Tuesday, January 29, 2008

10th Chemo coming up

I have felt great for the last 4 days. I have actually just did some normal stuff, house cleaning, organizing, etc. We met with the new candle sales reps and got things going and that makes me feel so good. Grubbyland will continue on! The sales reps are going to do a wonderful job selling, I couldn't be happier. The room I call "my candle room" will always be my candle room but I have been sorting through stuff and am going to turn it into my craft room. I really miss making candles and going 90 miles an hour throughout most of the day to keep up with business.

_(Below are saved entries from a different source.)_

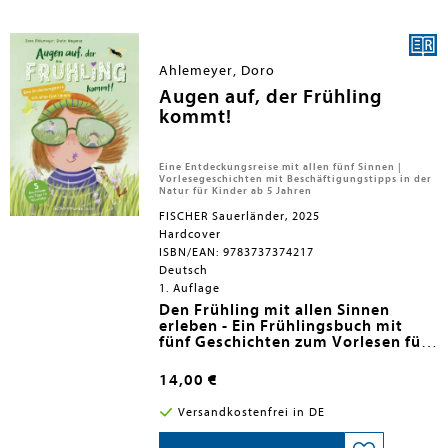
Frühlings vor Freude hüpfen. Dann mit
den Vögeln ein Liedchen trällern, beim
Frühjahrsputz Laub wegfegen,
Regenwolken wegpusten, Eier suchen
Ahlemeyer, Doro
und mit der Maus einen köstlichen Teig
für den Kuchen anrühren. Einmal in die
Augen auf, der Frühling
Hände klatschen - schon ist er fertig!
kommt!
Eine Entdeckungsreise mit allen fünf Sinnen |
Vorlesegeschichten mit Beschäftigungstipps in der
Natur für Kinder ab 5 Jahren
FISCHER Sauerländer, 2025
Hardcover
ISBN/EAN: 9783737374217
Deutsch
1. Auflage
Den Frühling mit allen Sinnen
erleben - Ein Frühlingsbuch mit
fünf Geschichten zum Vorlesen für
Kinder ab 5 Jahren
Anzeichen für den Frühling - wie
findet man die? Als Flo, Tove, Nick,
14,00 €
Lucy und Milan sich in ihrer
Umgebung auf die Suche machen,
In fünf in sich abgeschlossenen
Versandkostenfrei in DE
brauchen sie all ihre Sinne. Denn die
Vorlesegeschichten für Kinder ab 5
Veränderungen in der Natur lassen
erzählt Natur- und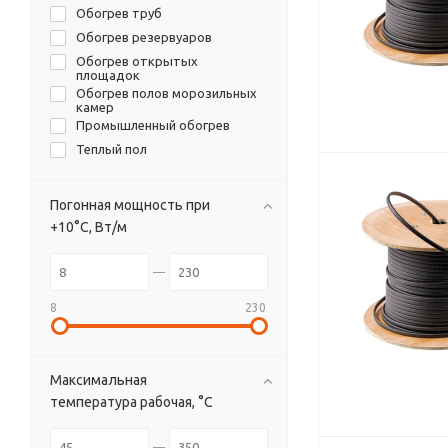
Обогрев труб
Лидер Компаунд
Обогрев резервуаров
Atlantic
Обогрев открытых
Eastec
площадок
ССТ
Обогрев полов морозильных
камер
Dekoron
Промышленный обогрев
Grand Meyer
Теплый пол
Devi
Fine Korea
Погонная мощность при
Bartec
+10°С, Вт/м
Chromalox
Fujikura
Heat Trace
Nelson
8
230
Nexans
Raychem
Thermon
Максимальная
температура рабочая, °C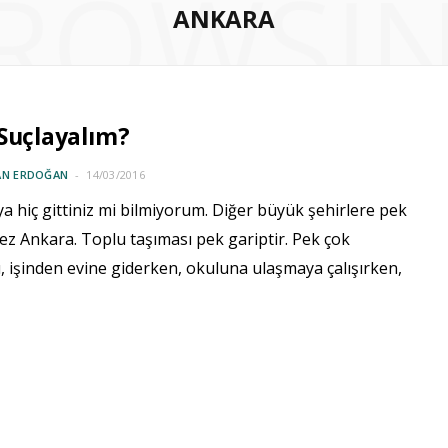
ROWSI
ANKARA
Suçlayalım?
AN ERDOĞAN
14/03/2016
a hiç gittiniz mi bilmiyorum. Diğer büyük şehirlere pek
z Ankara. Toplu taşıması pek gariptir. Pek çok
, işinden evine giderken, okuluna ulaşmaya çalışırken,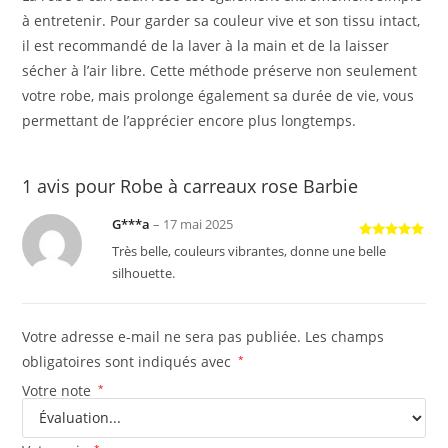
à entretenir. Pour garder sa couleur vive et son tissu intact,
il est recommandé de la laver à la main et de la laisser
sécher à l’air libre. Cette méthode préserve non seulement
votre robe, mais prolonge également sa durée de vie, vous
permettant de l’apprécier encore plus longtemps.
1 avis pour
Robe à carreaux rose Barbie
G***a
–
17 mai 2025
Note
5
sur
Très belle, couleurs vibrantes, donne une belle
5
silhouette.
Votre adresse e-mail ne sera pas publiée.
Les champs
obligatoires sont indiqués avec
*
Votre note
*
*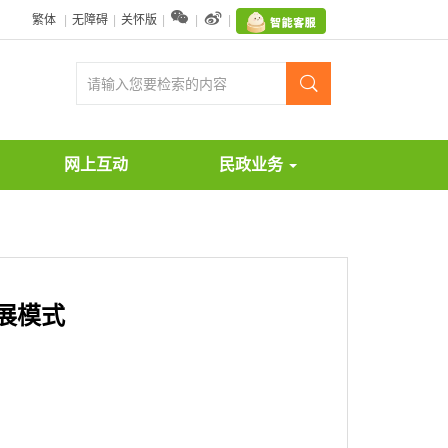


繁体
|
无障碍
|
关怀版
|
|
|

网上互动
民政业务
展模式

I only wish I would have taken more time back in the day to be proud of myself for starting from scratch and making a successful business. I am proud of me, the more time I have to think, the more accomplishments I realize I have made in my life and Grubbyland Candles is definitely on that list, I have met so many wonderful people and am so thankful for all of them for helping me to realize the dream.

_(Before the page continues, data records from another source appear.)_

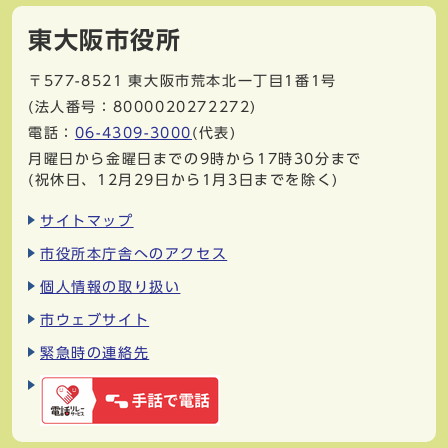
東大阪市役所
〒577-8521
東大阪市荒本北一丁目1番1号
(法人番号：8000020272272)
電話：
06-4309-3000
(代表)
月曜日から金曜日までの9時から17時30分まで
(祝休日、12月29日から1月3日までを除く)
サイトマップ
市役所本庁舎へのアクセス
個人情報の取り扱い
市ウェブサイト
緊急時の連絡先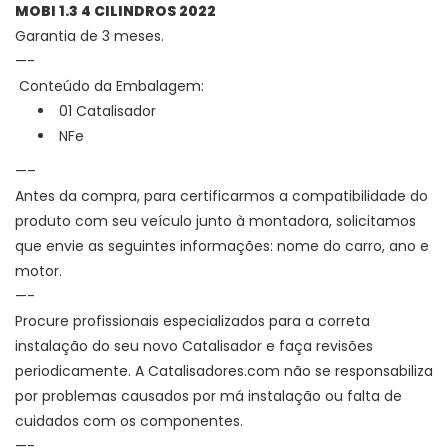
MOBI 1.3 4 CILINDROS 2022
Garantia de 3 meses.
—-
Conteúdo da Embalagem:
01 Catalisador
NFe
—–
Antes da compra, para certificarmos a compatibilidade do
produto com seu veículo junto à montadora, solicitamos
que envie as seguintes informações: nome do carro, ano e
motor.
—-
Procure profissionais especializados para a correta
instalação do seu novo Catalisador e faça revisões
periodicamente. A Catalisadores.com não se responsabiliza
por problemas causados por má instalação ou falta de
cuidados com os componentes.
—-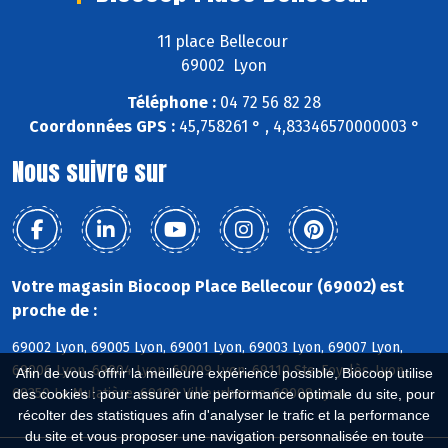
11 place Bellecour
69002 Lyon
Téléphone :
04 72 56 82 28
Coordonnées GPS :
45,758261 ° , 4,83346570000003 °
Nous suivre sur
Votre magasin Biocoop Place Bellecour (69002) est
proche de :
69002 Lyon, 69005 Lyon, 69001 Lyon, 69003 Lyon, 69007 Lyon,
69006 Lyon, 69004 Lyon, 69009 Lyon, 69110 Ste-Foy-lès-Lyon,
Afin de vous offrir la meilleure expérience possible, Biocoop utilise
69350 La Mulatière, 69100 Villeurbanne, 69008 Lyon
des cookies : pour assurer une performance optimale du site, pour
récolter des statistiques afin d'analyser le trafic et la performance
du site et vous proposer une navigation personnalisée en toute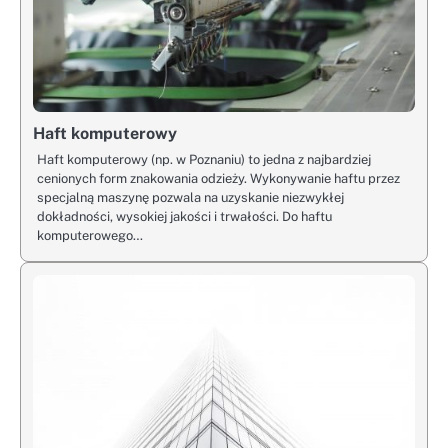
Haft komputerowy
Haft komputerowy (np. w Poznaniu) to jedna z najbardziej
cenionych form znakowania odzieży. Wykonywanie haftu przez
specjalną maszynę pozwala na uzyskanie niezwykłej
dokładności, wysokiej jakości i trwałości. Do haftu
komputerowego…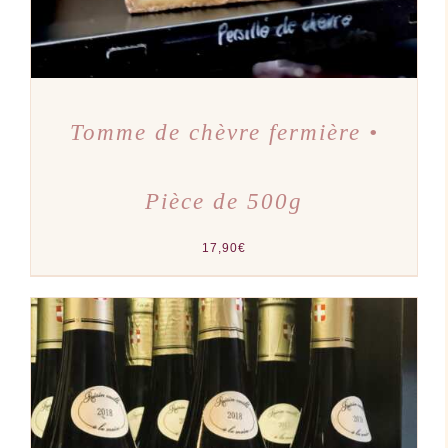
Tomme de chèvre fermière •
Pièce de 500g
17,90
€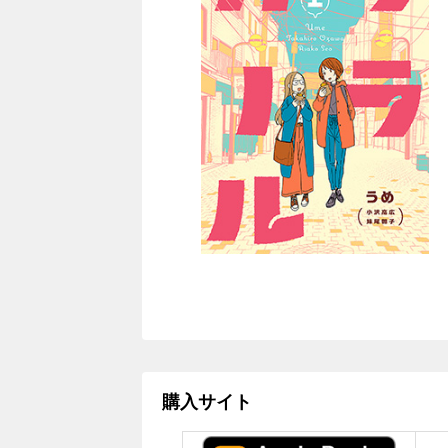
購入サイト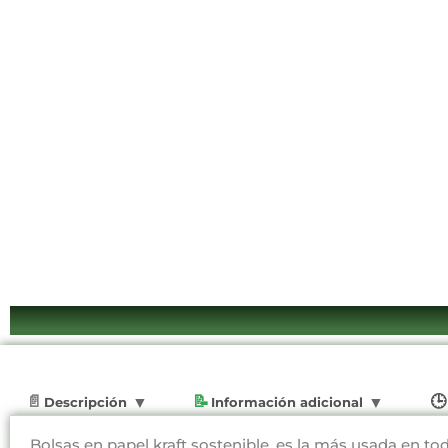
Descripción
Información adicional
Bolsas en papel kraft sostenible, es la más usada en to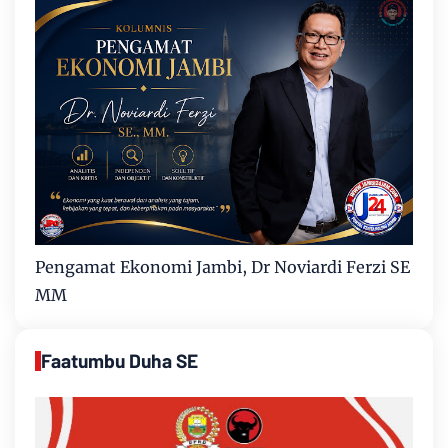
Pengamat Ekonomi Jambi, Dr Noviardi Ferzi SE
MM
Faatumbu Duha SE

On another front, and maybe just to get it off my mind, I called the old oncologists office yesterday to get a copy of my records. They called me this morning and told me they would be happy to fax them to another Dr but it was"their" policy that records not be given to the patient..... this left beyond pissed! I said, do you mean my medical records that I am legally entitled to? She said well I can check into it further if you want, I said well yes please do, I would hate to have to contact my lawyer to get a copy of my own medical records that are legally my right to have. She called back about half hour later and said they would be ready for me to pick up. They are just clueless as usual, Norm told me he is sorry he didn't realize all the mistakes earlier. Of coarse it's not his fault.

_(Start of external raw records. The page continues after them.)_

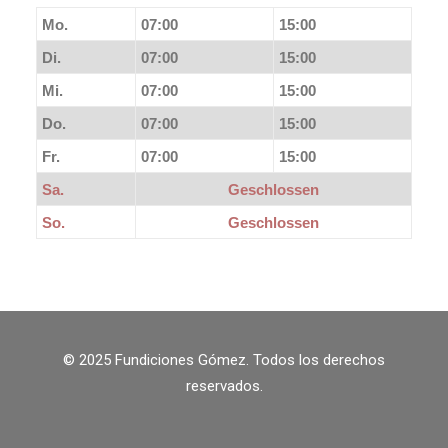
Mo.
07:00
15:00
Di.
07:00
15:00
Mi.
07:00
15:00
Do.
07:00
15:00
Fr.
07:00
15:00
Sa.
Geschlossen
So.
Geschlossen
© 2025 Fundiciones Gómez. Todos los derechos
reservados.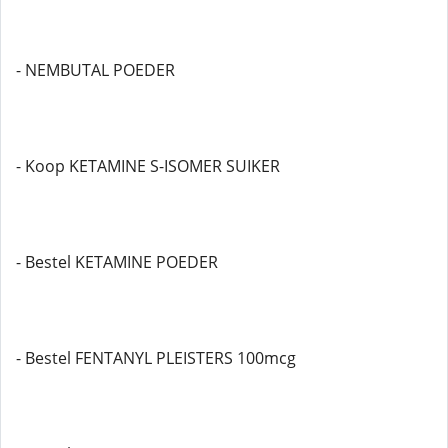
- NEMBUTAL POEDER
- Koop KETAMINE S-ISOMER SUIKER
- Bestel KETAMINE POEDER
- Bestel FENTANYL PLEISTERS 100mcg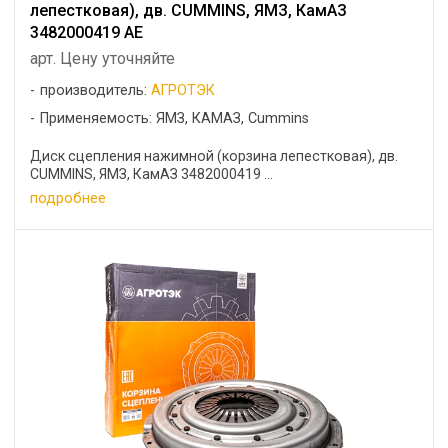
лепестковая), дв. CUMMINS, ЯМЗ, КамАЗ
3482000419 АЕ
арт. Цену уточняйте
производитель:
АГРОТЭК
Применяемость: ЯМЗ, КАМАЗ, Cummins
Диск сцепления нажимной (корзина лепестковая), дв.
CUMMINS, ЯМЗ, КамАЗ 3482000419 ...
подробнее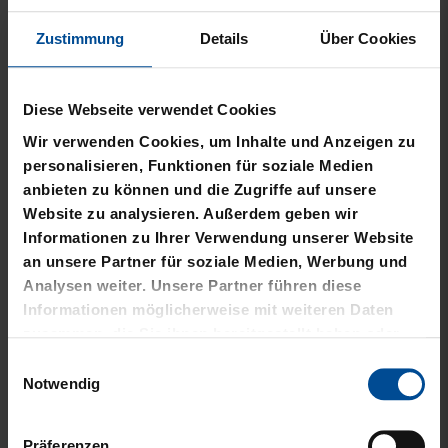
IN DEN WARENKORB
Zustimmung
Details
Über Cookies
Lieferzeit: 9 Werktage
Produktinformationen
Diese Webseite verwendet Cookies
Material & Pflege
Wir verwenden Cookies, um Inhalte und Anzeigen zu
personalisieren, Funktionen für soziale Medien
anbieten zu können und die Zugriffe auf unsere
Nachhaltigkeit
Website zu analysieren. Außerdem geben wir
Informationen zu Ihrer Verwendung unserer Website
Herstellerangaben
an unsere Partner für soziale Medien, Werbung und
Analysen weiter. Unsere Partner führen diese
Kostenlose Lieferung für DREI60-
Informationen möglicherweise mit weiteren Daten
Abonnenten
zusammen, die Sie ihnen bereitgestellt haben oder
die sie im Rahmen Ihrer Nutzung der Dienste
Einwilligungsauswahl
gesammelt haben.
Notwendig
VERWANDTE
Präferenzen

Tomorrow is chemo and they are calling for bad weather north of here, so am hoping I get to go have chemo, it's time to kill off some cancer! I may be doing it alone as I told my sister, I would much rather do chemo alone than her end up in a ditch driving in the bad weather. Hopefully it will just miss us like it has been.
Little things I am thankful for: Juice boxes, so awesome after chemo to use instead of cold juice, see they aren't just for kids! The other thing is my little seed corn filled small pillow that I got at the cancer center, it warms up in the microwave and stays warm for hours! Keeps my hands warm when they are cold and tingly from chemo.
One more thing, may not be appropriate but what they hay... my hubby got me a knit cap for Christmas that is embroidered with F&*k cancer on it. I wouldn't dare wear it out, for fear of someones child reading it, but I do wear it around the house on positive days, keeps my head warm and reflects what I am truly thinking about cancer.
As always thanks for your prayers, keep them coming, I need lots of go away cancer prayers, I want to beat this so badly.

3 comments:

Anonymous said...

just to let you know Tami, we are all so glad that your candle buissness is continuing. there are no candles out there like yours. and as far as the cap that Norm bought you, go Norm Barb C.

Anonymous said...

What Cancer Cannot Do

Author: Unknown
Cancer is so limited...
It cannot cripple love.
It cannot shatter hope.
It cannot corrode faith.
It cannot eat away peace.
It cannot destroy confidence.
It cannot kill friendship.
It cannot shut out memories.
It cannot silence courage.
It cannot reduce eternal life.
It cannot quench the Spirit.


Love ya, Jackie

Anonymous said...

Cool Hat! Where did Norm find that? Looking forward to Jackie/Barbs party! Your candles ROCK!